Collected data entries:
- - - - - - -

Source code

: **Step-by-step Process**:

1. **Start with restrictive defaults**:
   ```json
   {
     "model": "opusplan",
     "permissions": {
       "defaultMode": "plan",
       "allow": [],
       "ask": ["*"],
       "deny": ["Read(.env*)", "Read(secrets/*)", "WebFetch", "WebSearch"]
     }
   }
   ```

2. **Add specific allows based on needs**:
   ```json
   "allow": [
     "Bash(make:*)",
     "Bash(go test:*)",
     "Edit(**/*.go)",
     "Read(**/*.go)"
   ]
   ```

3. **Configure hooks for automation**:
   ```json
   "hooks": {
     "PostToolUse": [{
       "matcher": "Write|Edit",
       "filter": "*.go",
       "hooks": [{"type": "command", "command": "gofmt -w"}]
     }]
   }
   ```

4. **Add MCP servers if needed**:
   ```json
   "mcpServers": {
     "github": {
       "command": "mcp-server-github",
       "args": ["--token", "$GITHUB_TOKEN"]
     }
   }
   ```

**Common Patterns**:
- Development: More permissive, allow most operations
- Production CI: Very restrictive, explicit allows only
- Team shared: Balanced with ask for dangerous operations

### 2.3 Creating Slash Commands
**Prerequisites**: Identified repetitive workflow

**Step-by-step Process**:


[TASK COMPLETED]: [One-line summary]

- - - - - - -

__Exercise aim__. Starting at the line that contains "- Production CI: Very", copy each line through the last one in the records, exactly, and output nothing else.

__Result__.
- Production CI: Very restrictive, explicit allows only
- Team shared: Balanced with ask for dangerous operations

### 2.3 Creating Slash Commands
**Prerequisites**: Identified repetitive workflow

**Step-by-step Process**:


[TASK COMPLETED]: [One-line summary]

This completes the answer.